▶ **THE PROBLEM**
State how many lines in the records contain the word "volume", with case counting, and give only that number.

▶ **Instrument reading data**
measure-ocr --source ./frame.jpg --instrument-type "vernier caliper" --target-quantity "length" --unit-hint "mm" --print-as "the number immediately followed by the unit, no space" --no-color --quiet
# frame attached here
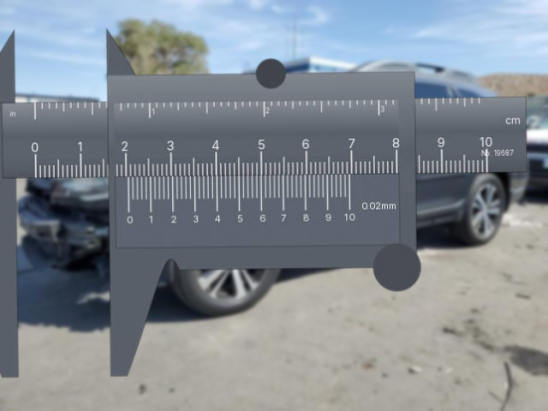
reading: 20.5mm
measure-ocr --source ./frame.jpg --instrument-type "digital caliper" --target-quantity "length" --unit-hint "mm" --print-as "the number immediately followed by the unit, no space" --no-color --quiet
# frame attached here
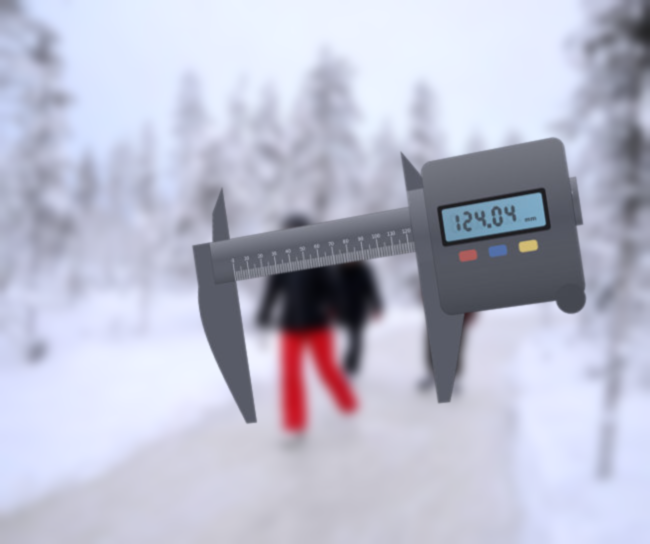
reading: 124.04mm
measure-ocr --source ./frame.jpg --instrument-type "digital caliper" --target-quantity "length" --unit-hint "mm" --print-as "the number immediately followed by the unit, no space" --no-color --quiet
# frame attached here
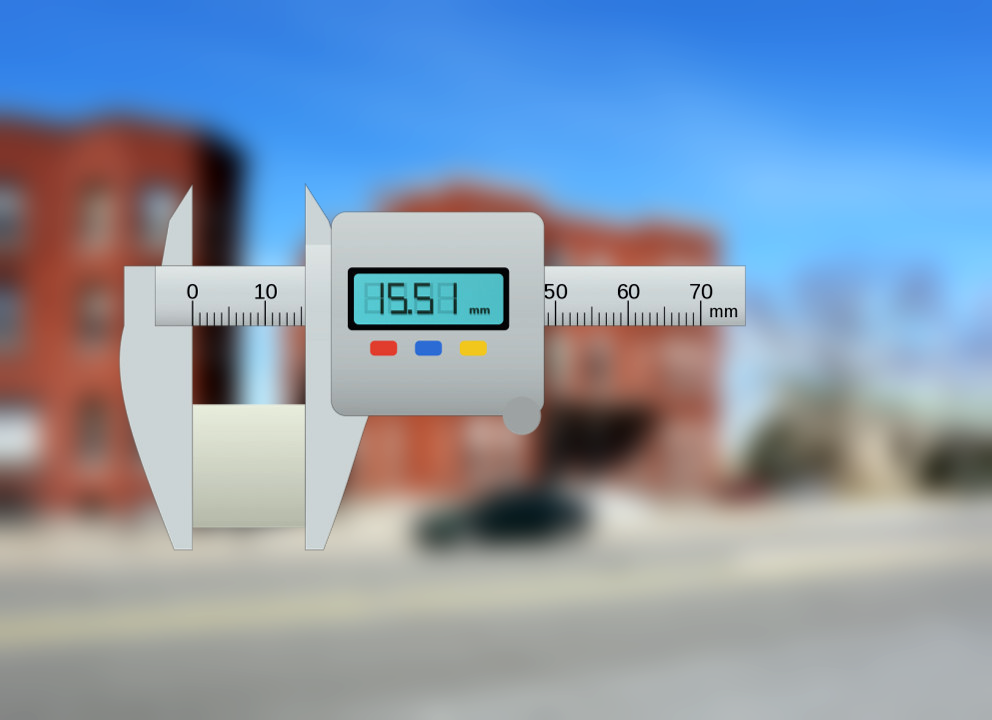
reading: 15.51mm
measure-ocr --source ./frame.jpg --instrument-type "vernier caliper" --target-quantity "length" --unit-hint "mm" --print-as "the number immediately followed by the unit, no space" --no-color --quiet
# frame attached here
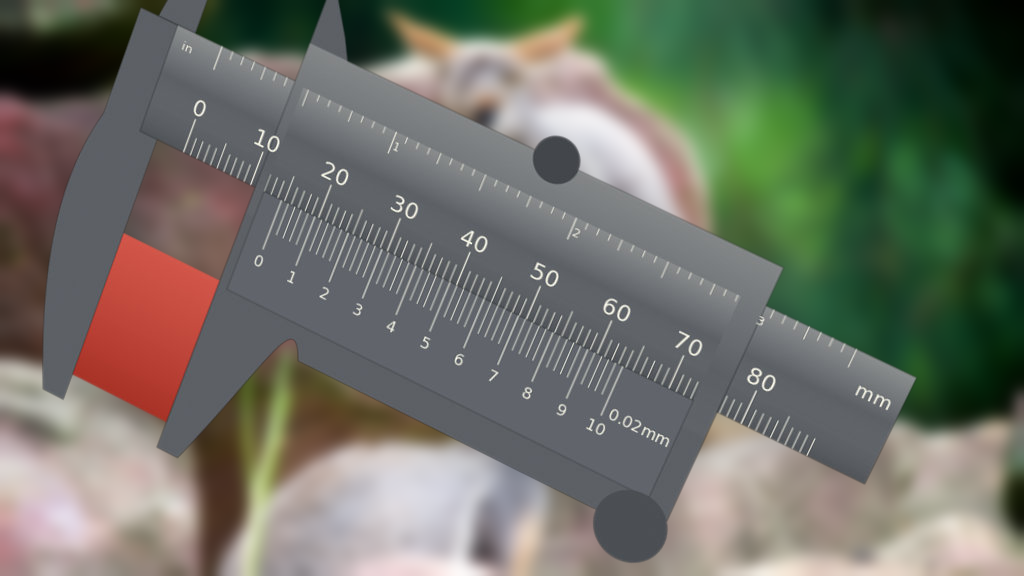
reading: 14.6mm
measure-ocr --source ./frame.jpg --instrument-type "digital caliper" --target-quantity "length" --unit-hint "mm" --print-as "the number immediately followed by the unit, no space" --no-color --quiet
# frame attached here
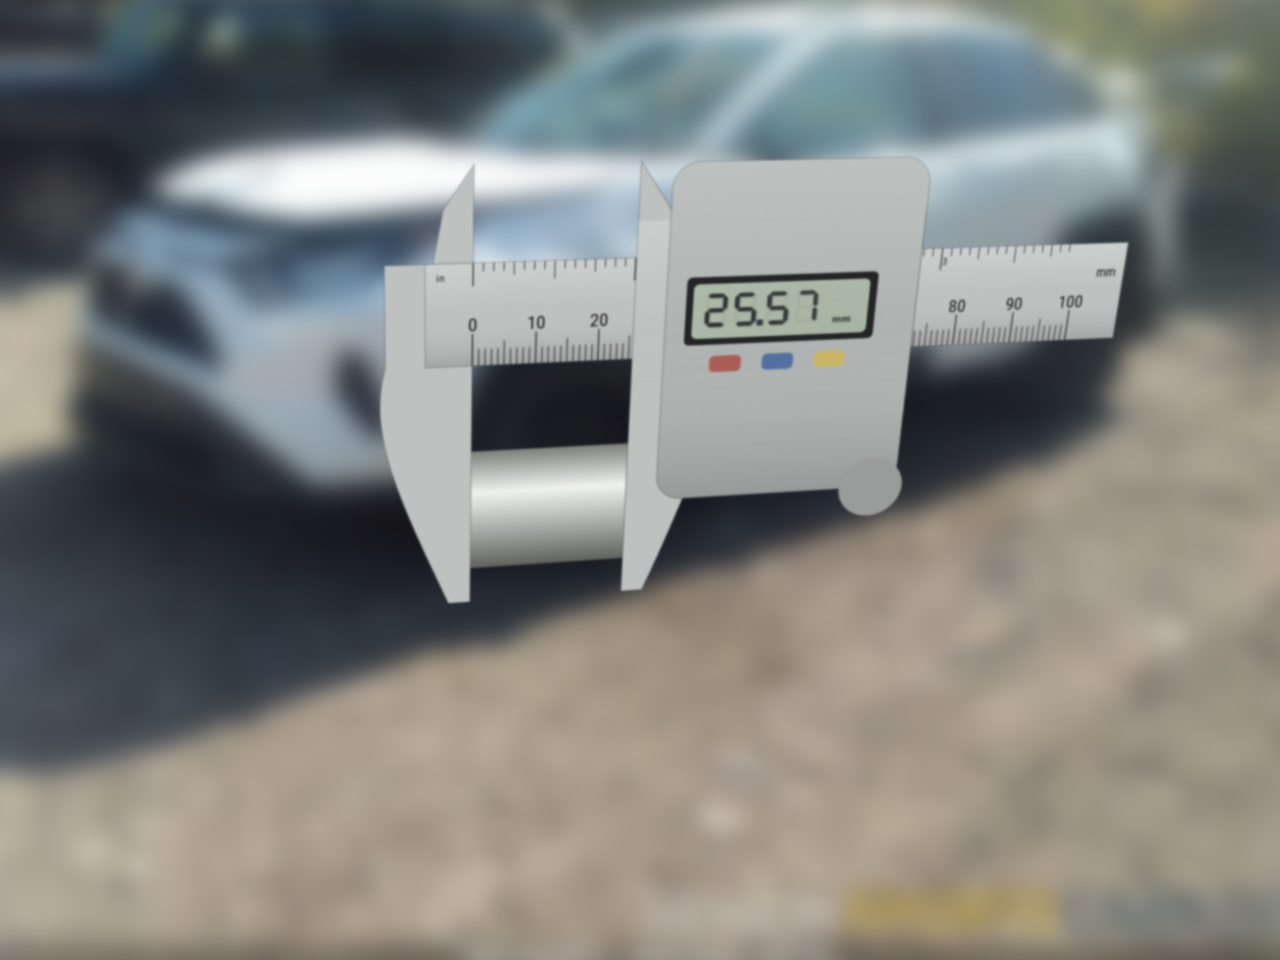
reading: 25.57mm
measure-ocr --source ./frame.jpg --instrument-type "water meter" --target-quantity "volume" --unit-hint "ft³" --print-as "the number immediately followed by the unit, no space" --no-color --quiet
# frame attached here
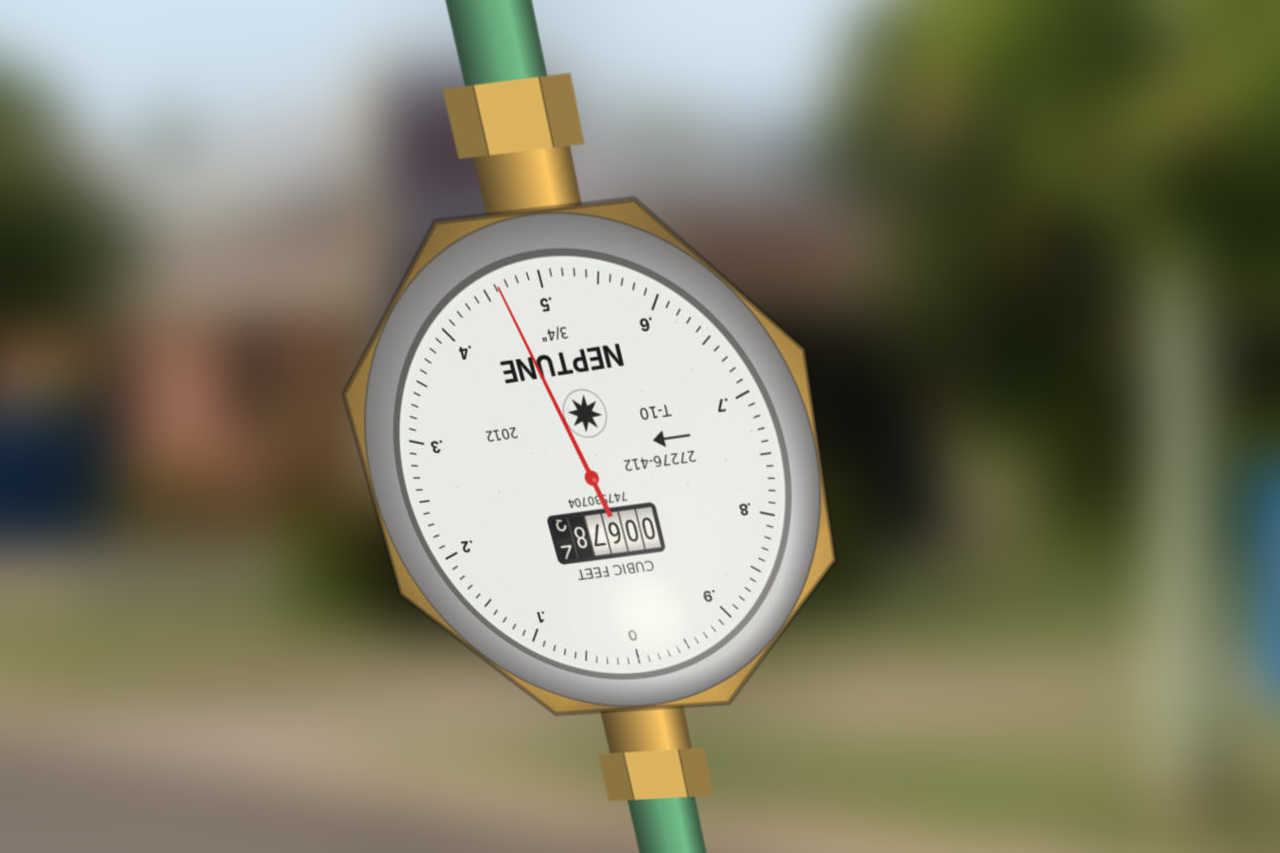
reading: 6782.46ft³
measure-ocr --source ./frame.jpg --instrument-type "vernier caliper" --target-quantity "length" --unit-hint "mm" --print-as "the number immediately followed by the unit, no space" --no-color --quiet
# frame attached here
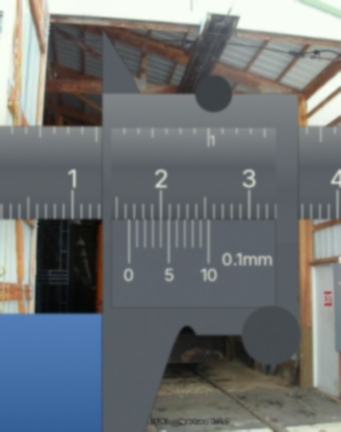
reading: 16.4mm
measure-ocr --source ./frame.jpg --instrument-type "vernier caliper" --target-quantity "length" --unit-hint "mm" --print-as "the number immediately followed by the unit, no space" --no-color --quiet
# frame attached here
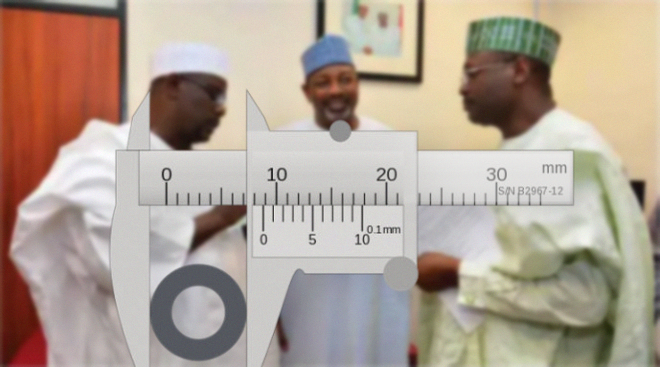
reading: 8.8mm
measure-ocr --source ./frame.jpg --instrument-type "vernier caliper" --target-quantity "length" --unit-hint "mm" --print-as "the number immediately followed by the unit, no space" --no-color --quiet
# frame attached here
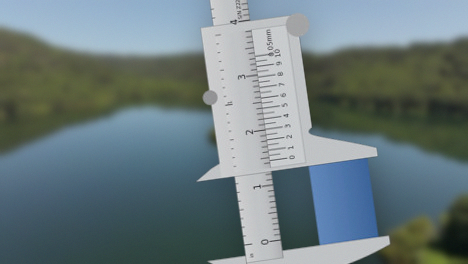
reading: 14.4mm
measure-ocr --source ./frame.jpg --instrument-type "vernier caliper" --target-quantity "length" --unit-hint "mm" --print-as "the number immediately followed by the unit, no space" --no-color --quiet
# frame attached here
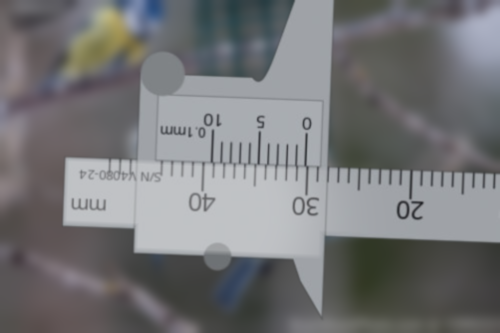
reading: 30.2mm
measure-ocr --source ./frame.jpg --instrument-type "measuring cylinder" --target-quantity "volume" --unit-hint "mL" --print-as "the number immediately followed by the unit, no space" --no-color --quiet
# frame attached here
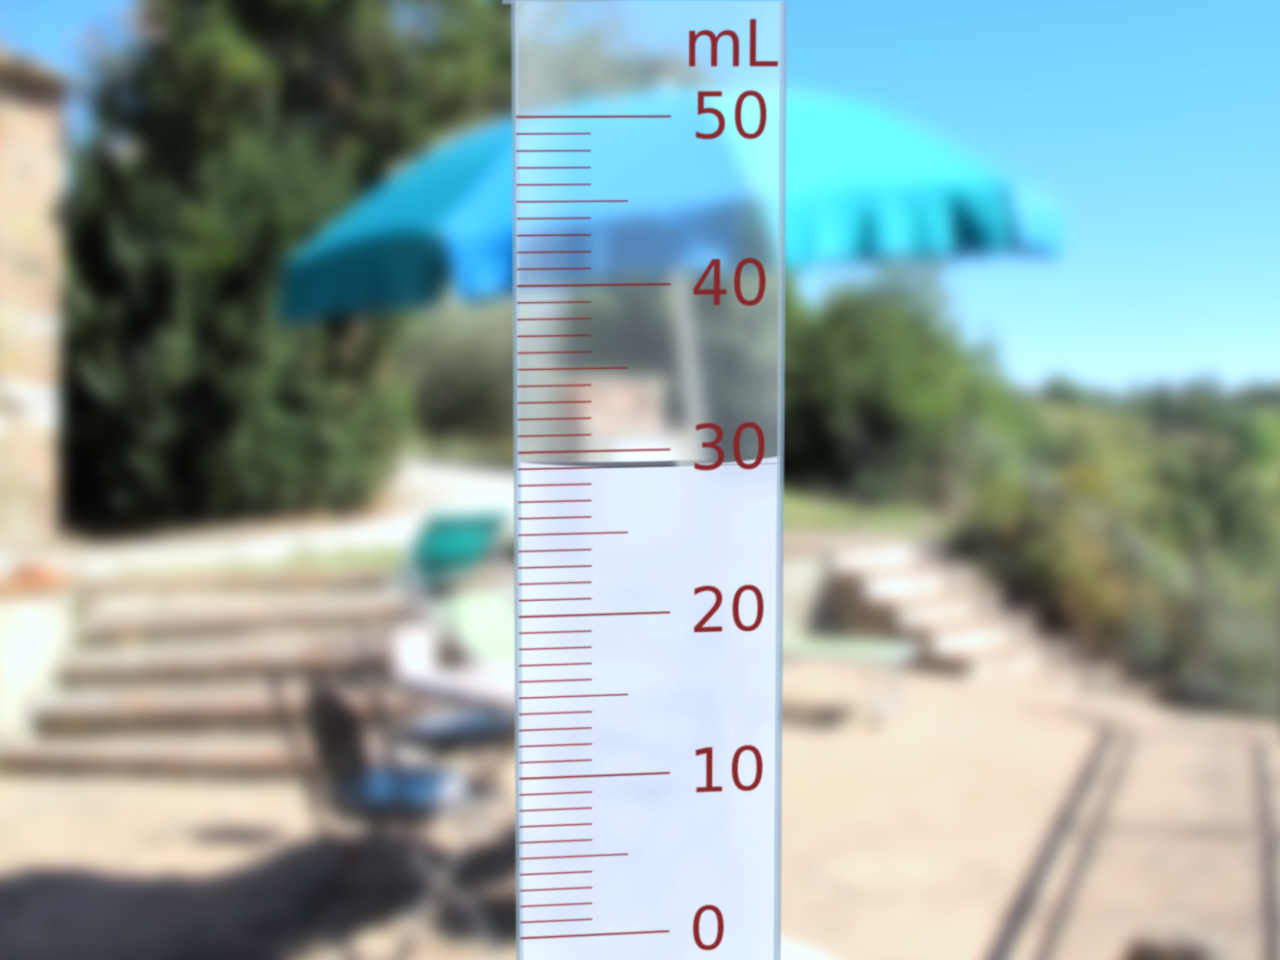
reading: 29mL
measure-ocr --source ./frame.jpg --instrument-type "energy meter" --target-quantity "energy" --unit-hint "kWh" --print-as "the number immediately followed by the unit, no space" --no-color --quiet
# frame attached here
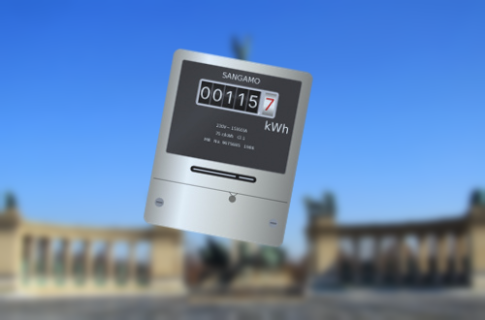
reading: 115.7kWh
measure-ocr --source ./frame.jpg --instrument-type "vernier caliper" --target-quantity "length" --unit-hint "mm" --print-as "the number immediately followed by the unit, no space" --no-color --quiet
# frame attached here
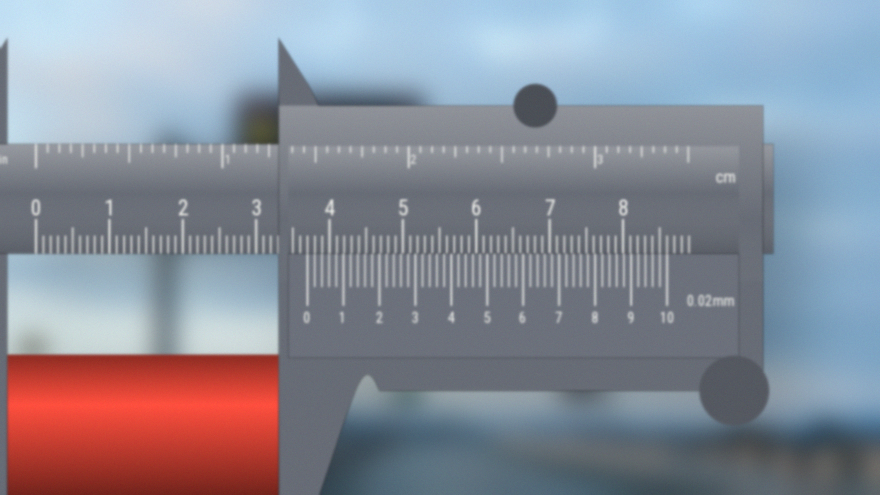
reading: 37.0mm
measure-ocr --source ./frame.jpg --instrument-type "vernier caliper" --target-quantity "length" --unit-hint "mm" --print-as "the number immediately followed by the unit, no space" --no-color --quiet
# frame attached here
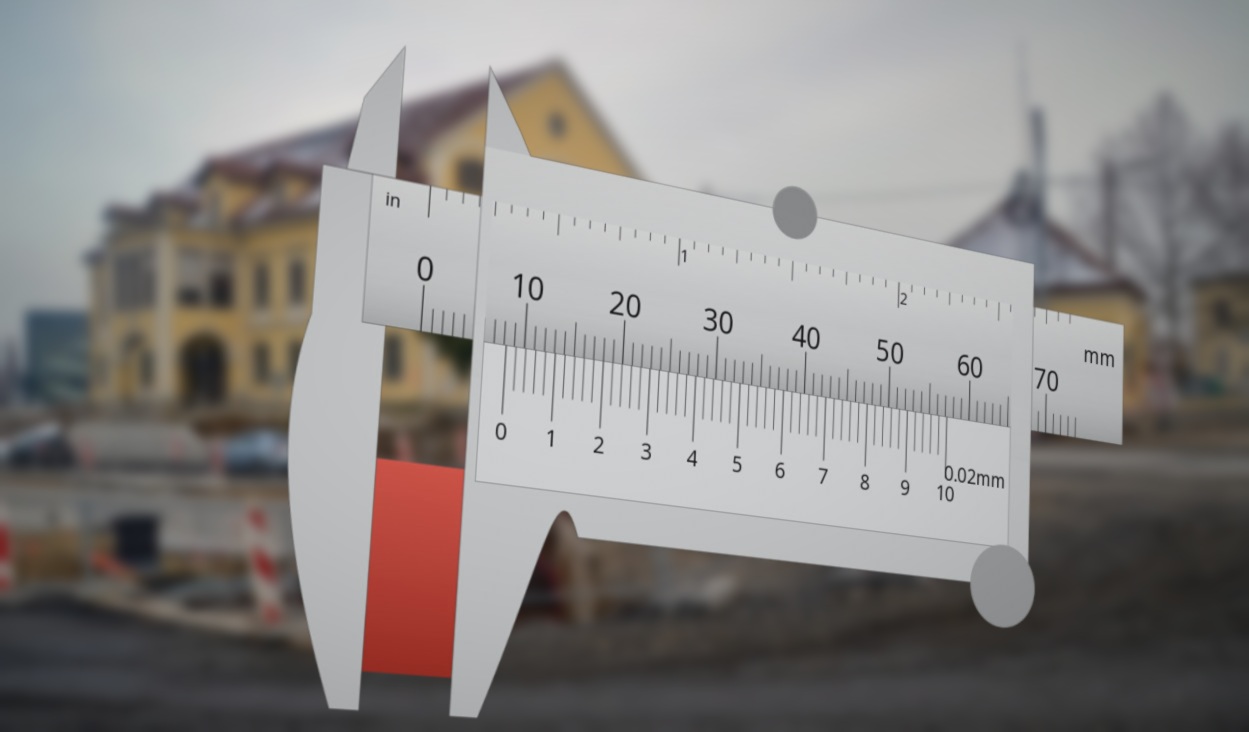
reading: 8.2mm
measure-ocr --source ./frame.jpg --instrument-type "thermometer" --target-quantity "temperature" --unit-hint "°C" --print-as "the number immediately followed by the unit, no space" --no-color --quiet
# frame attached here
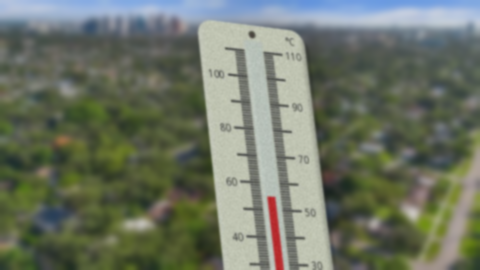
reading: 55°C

▶ **RESULT BELOW**
2